Healthy Routines for Marriage
We’ve all developed routines that are practiced daily. These habits have grown so repetitive that we often perform them on autopilot. Upon further reflection, we might find that some behaviors add to our health and well-being while others rob us of effective functioning. In many cases, an annual visit to the doctor, dentist, or other service provider may prompt such considerations and lead to healthier routines over time.
Likewise, couples who reflect on the health of their relationship have a higher likelihood of developing habits that strengthen and enhance their marital connection. Couples counseling is an excellent way of setting aside time to develop healthy routines and detect relational issues that could sabotage oneness. While premarital counseling is a great starting point, ongoing couples therapy can serve as an effective check-up or a safe place to explore deeper issues. In the process of counseling, couples learn that minor issues left unresolved can create barriers in developing intimacy and trust. As author and speaker John Gottman states, “Successful long-term relationships are created through small words, small gestures, and small acts.” In addition to counseling, there are other healthy routines that may be enacted to create a firm foundation for marriage.

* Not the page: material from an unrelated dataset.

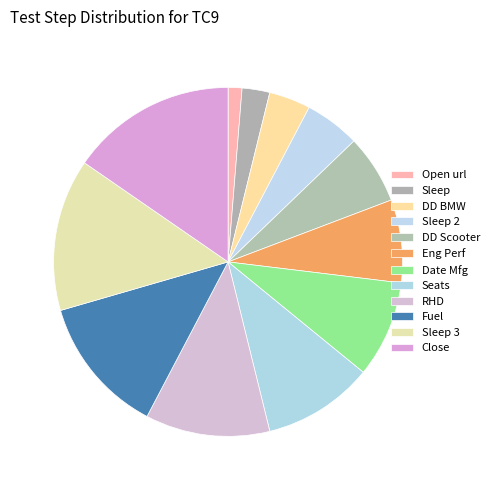

Which slice is the largest?

Close Browser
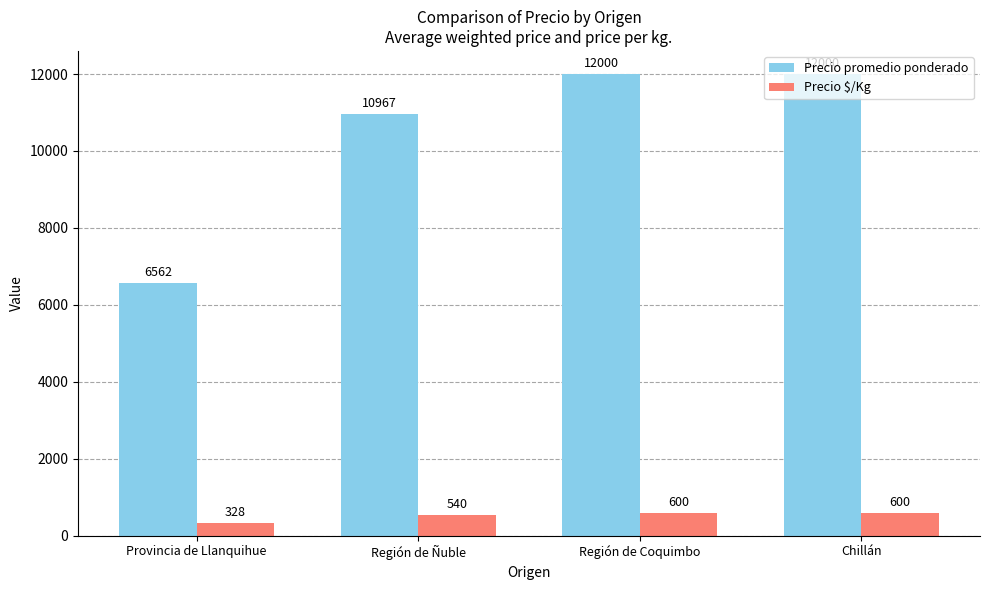

True or false: Precio promedio ponderado has a value of 12000 at Chillán.

True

When couples enter a relationship, they often spend time getting to know one another by asking questions and being curious. Married couples could benefit from engaging one another as though they have more to learn. It is especially important for couples who have been together for many years to recognize that people are on a journey of continual growth and change. Just as we all evolve and learn new things about ourselves, we can also with humility learn about and from our spouses. Here is a list of great questions to ask your spouse to continue the journey toward knowing them better -> Conversation Starters
The concept of “dating” need not be exclusive to single individuals, it can be an effective means for married couples to connect with each other. In our increasingly busy and hectic world this can become a challenging undertaking especially for those who are raising small children. However, it can be managed by setting a realistic goal that matches the unique family dynamic of each couple. Specifically, going on a date one night per week or twice a month with a yearly weekend getaway is an example of a good dating routine. The key is to never stop dating!

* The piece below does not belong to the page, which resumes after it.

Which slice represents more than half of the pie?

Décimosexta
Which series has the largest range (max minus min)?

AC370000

While regular, and if necessary, scheduled sexual activity is healthy in marriage when both partners are willing and able, it must be rooted in the context of intimacy. In some cases, a paradigm shift is necessary to consider intimacy as part of the physical act of sexual intercourse rather than its equivalent. Intimacy involves a level of vulnerability that allows each partner to feel seen and acknowledged by the other. It is important that couples routinely talk about their sexual lives as well as the amount of intimacy present in the relationship.

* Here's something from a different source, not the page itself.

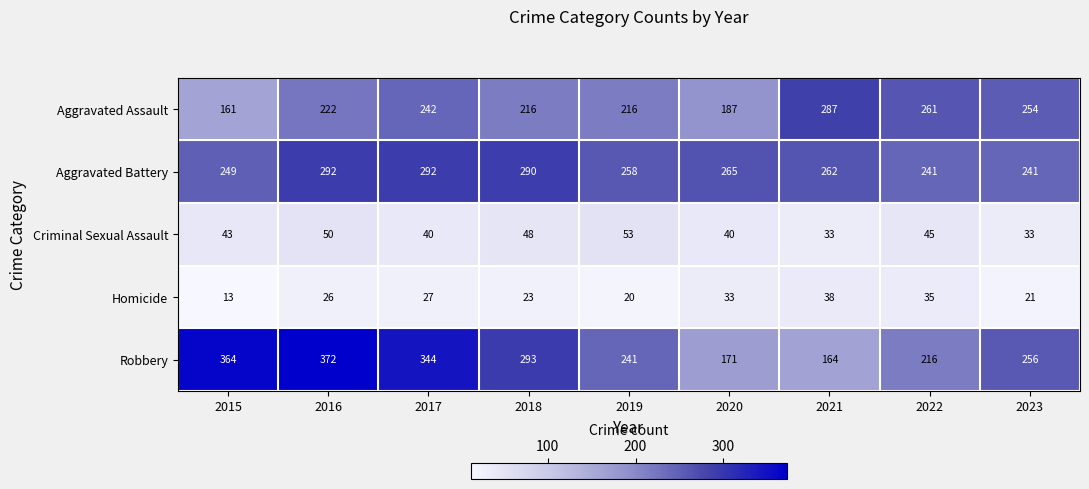

What is the smallest value displayed?

13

Many have heard the acronym HALT which emphasizes the importance of refraining from making major decisions when hungry, angry, lonely, or tired. When we have not taken adequate care of ourselves or met our own basic needs, it sets us up for disastrous consequences. Similarly, in martial relationships, regularly practicing self-care can dramatically improve the way each spouse experiences the other. As with any other routine, self-care must be managed actively; and what better gift to give a spouse than a healthier you?
Every marriage is unique, and each couple must recognize their own specific needs as well as the season of life they are navigating. As with any great partnership, communication is vital, and must be cultivated by establishing healthy routines if the couple is to steer clear of pitfalls and build a successful marriage.